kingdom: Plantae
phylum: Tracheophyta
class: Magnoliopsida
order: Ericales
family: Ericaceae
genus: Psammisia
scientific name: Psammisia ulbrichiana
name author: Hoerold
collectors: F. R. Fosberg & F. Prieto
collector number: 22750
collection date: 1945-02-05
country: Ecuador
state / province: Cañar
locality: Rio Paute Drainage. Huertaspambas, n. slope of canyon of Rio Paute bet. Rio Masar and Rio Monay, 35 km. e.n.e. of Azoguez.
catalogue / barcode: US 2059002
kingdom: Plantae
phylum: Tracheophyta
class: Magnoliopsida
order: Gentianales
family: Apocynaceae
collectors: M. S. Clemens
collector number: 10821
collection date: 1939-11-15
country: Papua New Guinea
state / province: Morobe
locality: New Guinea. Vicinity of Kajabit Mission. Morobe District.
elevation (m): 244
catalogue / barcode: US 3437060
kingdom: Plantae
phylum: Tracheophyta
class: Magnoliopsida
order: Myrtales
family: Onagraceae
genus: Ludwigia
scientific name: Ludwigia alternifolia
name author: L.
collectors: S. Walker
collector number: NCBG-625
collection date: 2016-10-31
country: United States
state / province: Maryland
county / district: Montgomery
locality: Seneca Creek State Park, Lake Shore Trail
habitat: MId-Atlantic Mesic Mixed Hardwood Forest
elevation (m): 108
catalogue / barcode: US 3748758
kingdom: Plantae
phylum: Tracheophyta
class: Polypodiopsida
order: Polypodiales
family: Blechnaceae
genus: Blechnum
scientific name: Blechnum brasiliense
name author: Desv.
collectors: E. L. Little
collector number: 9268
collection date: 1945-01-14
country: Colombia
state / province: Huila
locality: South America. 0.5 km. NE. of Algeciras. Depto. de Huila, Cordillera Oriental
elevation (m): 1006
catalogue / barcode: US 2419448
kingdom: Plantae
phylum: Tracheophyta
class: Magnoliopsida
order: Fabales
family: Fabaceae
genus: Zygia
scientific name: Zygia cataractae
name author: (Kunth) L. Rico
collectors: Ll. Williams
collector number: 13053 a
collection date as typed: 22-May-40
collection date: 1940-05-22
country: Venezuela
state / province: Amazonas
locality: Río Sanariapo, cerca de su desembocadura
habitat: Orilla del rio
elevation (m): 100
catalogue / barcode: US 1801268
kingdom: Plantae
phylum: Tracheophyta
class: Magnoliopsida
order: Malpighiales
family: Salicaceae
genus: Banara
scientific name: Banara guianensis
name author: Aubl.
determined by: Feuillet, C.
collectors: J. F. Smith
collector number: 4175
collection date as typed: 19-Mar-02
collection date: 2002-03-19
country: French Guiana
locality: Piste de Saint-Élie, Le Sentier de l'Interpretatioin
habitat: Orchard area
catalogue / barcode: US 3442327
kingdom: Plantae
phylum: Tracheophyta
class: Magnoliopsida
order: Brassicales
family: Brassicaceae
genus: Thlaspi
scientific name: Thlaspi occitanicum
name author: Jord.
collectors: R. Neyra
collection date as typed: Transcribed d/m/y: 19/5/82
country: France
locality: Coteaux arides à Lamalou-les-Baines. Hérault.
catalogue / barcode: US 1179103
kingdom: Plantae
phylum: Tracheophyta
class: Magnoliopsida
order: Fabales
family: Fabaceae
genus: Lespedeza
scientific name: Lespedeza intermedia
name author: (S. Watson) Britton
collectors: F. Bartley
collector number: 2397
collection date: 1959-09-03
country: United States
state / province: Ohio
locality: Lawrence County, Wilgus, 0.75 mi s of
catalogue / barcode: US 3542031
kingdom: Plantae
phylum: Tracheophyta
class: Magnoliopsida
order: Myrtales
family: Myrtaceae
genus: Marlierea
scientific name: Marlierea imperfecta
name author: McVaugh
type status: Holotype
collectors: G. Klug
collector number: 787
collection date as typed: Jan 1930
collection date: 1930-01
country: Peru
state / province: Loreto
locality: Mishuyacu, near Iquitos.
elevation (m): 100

- - -

# Given problem
Return every line of the items above unchanged, in the same order.

# Answer for this exercise
kingdom: Plantae
phylum: Tracheophyta
class: Magnoliopsida
order: Ericales
family: Ericaceae
genus: Psammisia
scientific name: Psammisia ulbrichiana
name author: Hoerold
collectors: F. R. Fosberg & F. Prieto
collector number: 22750
collection date: 1945-02-05
country: Ecuador
state / province: Cañar
locality: Rio Paute Drainage. Huertaspambas, n. slope of canyon of Rio Paute bet. Rio Masar and Rio Monay, 35 km. e.n.e. of Azoguez.
catalogue / barcode: US 2059002
kingdom: Plantae
phylum: Tracheophyta
class: Magnoliopsida
order: Gentianales
family: Apocynaceae
collectors: M. S. Clemens
collector number: 10821
collection date: 1939-11-15
country: Papua New Guinea
state / province: Morobe
locality: New Guinea. Vicinity of Kajabit Mission. Morobe District.
elevation (m): 244
catalogue / barcode: US 3437060
kingdom: Plantae
phylum: Tracheophyta
class: Magnoliopsida
order: Myrtales
family: Onagraceae
genus: Ludwigia
scientific name: Ludwigia alternifolia
name author: L.
collectors: S. Walker
collector number: NCBG-625
collection date: 2016-10-31
country: United States
state / province: Maryland
county / district: Montgomery
locality: Seneca Creek State Park, Lake Shore Trail
habitat: MId-Atlantic Mesic Mixed Hardwood Forest
elevation (m): 108
catalogue / barcode: US 3748758
kingdom: Plantae
phylum: Tracheophyta
class: Polypodiopsida
order: Polypodiales
family: Blechnaceae
genus: Blechnum
scientific name: Blechnum brasiliense
name author: Desv.
collectors: E. L. Little
collector number: 9268
collection date: 1945-01-14
country: Colombia
state / province: Huila
locality: South America. 0.5 km. NE. of Algeciras. Depto. de Huila, Cordillera Oriental
elevation (m): 1006
catalogue / barcode: US 2419448
kingdom: Plantae
phylum: Tracheophyta
class: Magnoliopsida
order: Fabales
family: Fabaceae
genus: Zygia
scientific name: Zygia cataractae
name author: (Kunth) L. Rico
collectors: Ll. Williams
collector number: 13053 a
collection date as typed: 22-May-40
collection date: 1940-05-22
country: Venezuela
state / province: Amazonas
locality: Río Sanariapo, cerca de su desembocadura
habitat: Orilla del rio
elevation (m): 100
catalogue / barcode: US 1801268
kingdom: Plantae
phylum: Tracheophyta
class: Magnoliopsida
order: Malpighiales
family: Salicaceae
genus: Banara
scientific name: Banara guianensis
name author: Aubl.
determined by: Feuillet, C.
collectors: J. F. Smith
collector number: 4175
collection date as typed: 19-Mar-02
collection date: 2002-03-19
country: French Guiana
locality: Piste de Saint-Élie, Le Sentier de l'Interpretatioin
habitat: Orchard area
catalogue / barcode: US 3442327
kingdom: Plantae
phylum: Tracheophyta
class: Magnoliopsida
order: Brassicales
family: Brassicaceae
genus: Thlaspi
scientific name: Thlaspi occitanicum
name author: Jord.
collectors: R. Neyra
collection date as typed: Transcribed d/m/y: 19/5/82
country: France
locality: Coteaux arides à Lamalou-les-Baines. Hérault.
catalogue / barcode: US 1179103
kingdom: Plantae
phylum: Tracheophyta
class: Magnoliopsida
order: Fabales
family: Fabaceae
genus: Lespedeza
scientific name: Lespedeza intermedia
name author: (S. Watson) Britton
collectors: F. Bartley
collector number: 2397
collection date: 1959-09-03
country: United States
state / province: Ohio
locality: Lawrence County, Wilgus, 0.75 mi s of
catalogue / barcode: US 3542031
kingdom: Plantae
phylum: Tracheophyta
class: Magnoliopsida
order: Myrtales
family: Myrtaceae
genus: Marlierea
scientific name: Marlierea imperfecta
name author: McVaugh
type status: Holotype
collectors: G. Klug
collector number: 787
collection date as typed: Jan 1930
collection date: 1930-01
country: Peru
state / province: Loreto
locality: Mishuyacu, near Iquitos.
elevation (m): 100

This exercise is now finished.